Just as importantly, Johnstone echoes about Serbs what Billy Joel said about Russians just two weeks ago on “The Tonight Show” (paraphrasing himself from the 80s when he was touring there: “The people love everything American–these people aren’t going to bomb us!”). The implication of anti-Westernism about Serbs rings even more hollow and mendacious, as Johnstone illustrates: “Serbia’s last king, Peter I (died 1921), while in exile fought with the French army in the Franco-Prussian War and translated John Stuart Mill’s ‘On Liberty’ into Serbo-Croatian for his compatriots.”
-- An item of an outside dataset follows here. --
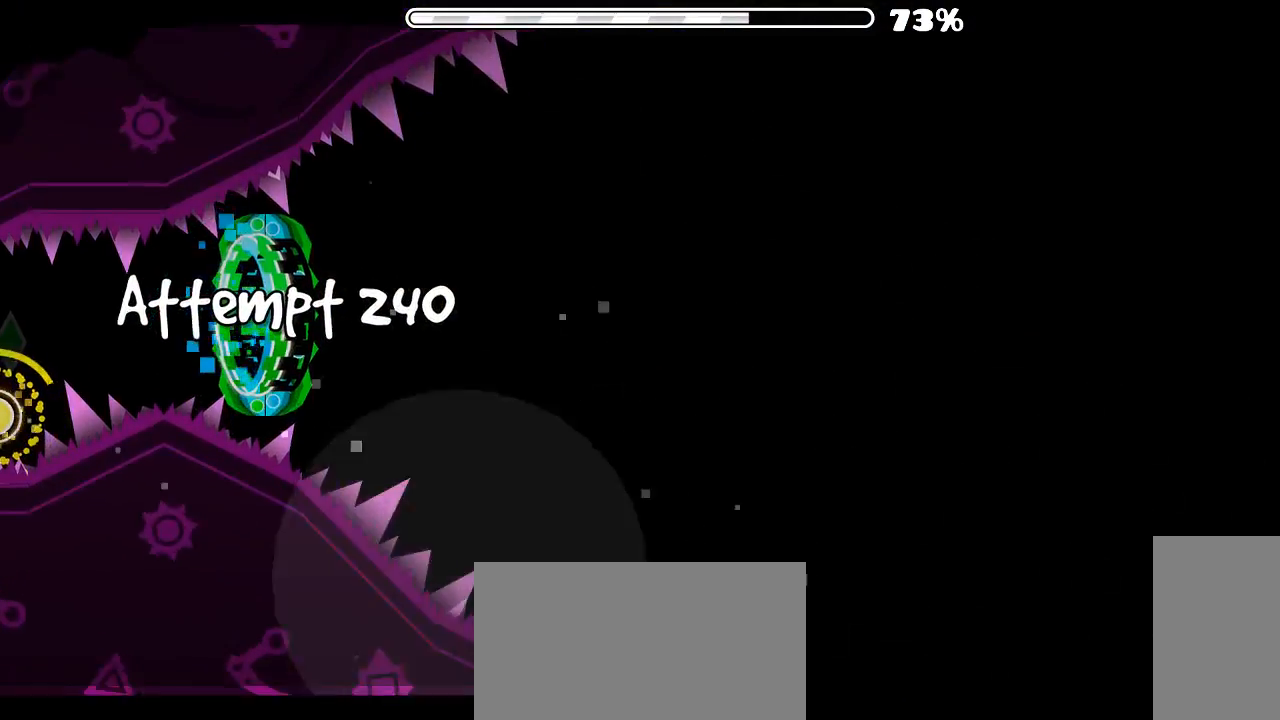
{"keys": [], "mouse": [], "events": []}
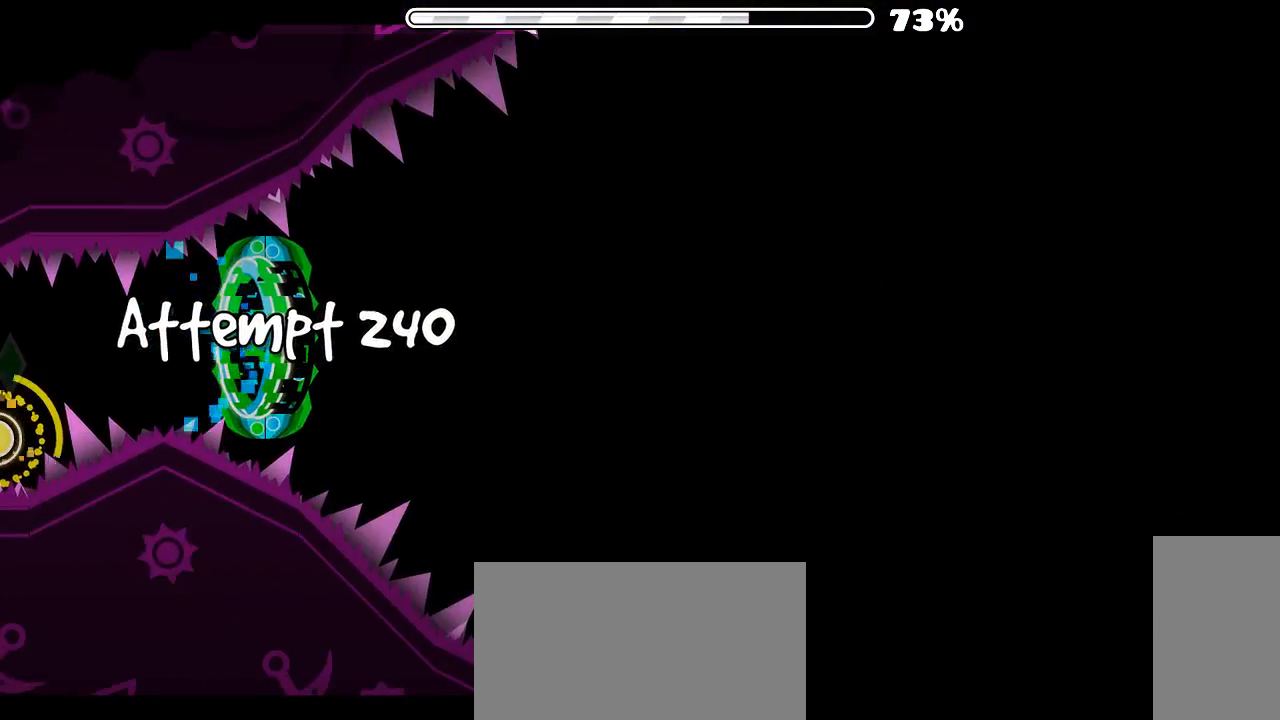
{"keys": [], "mouse": [], "events": [[233, "mouse_left", "down"], [433, "mouse_left", "up"]]}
And never mind that Serbia’s last “nationalist” president (Kostunica) was a Constitutional scholar; never mind the Serbian delight with Hollywood (even after they became its go-to villain); and never mind that Serbia recognized American independence as quickly as it did the Balfour Declaration, and provided us one of our earliest loans. And never mind that Belgrade houses the world’s oldest Jewish choir and that the Balkans’ first piano was delivered to Serbs, who also set up the Balkans’ first parliament and established the first-ever scientific society there.
Indeed, some would say that at times Serbia out-Americas America. The country doesn’t deserve to be not only betrayed violently but accused of being something it isn’t, in order to justify the countless betrayals.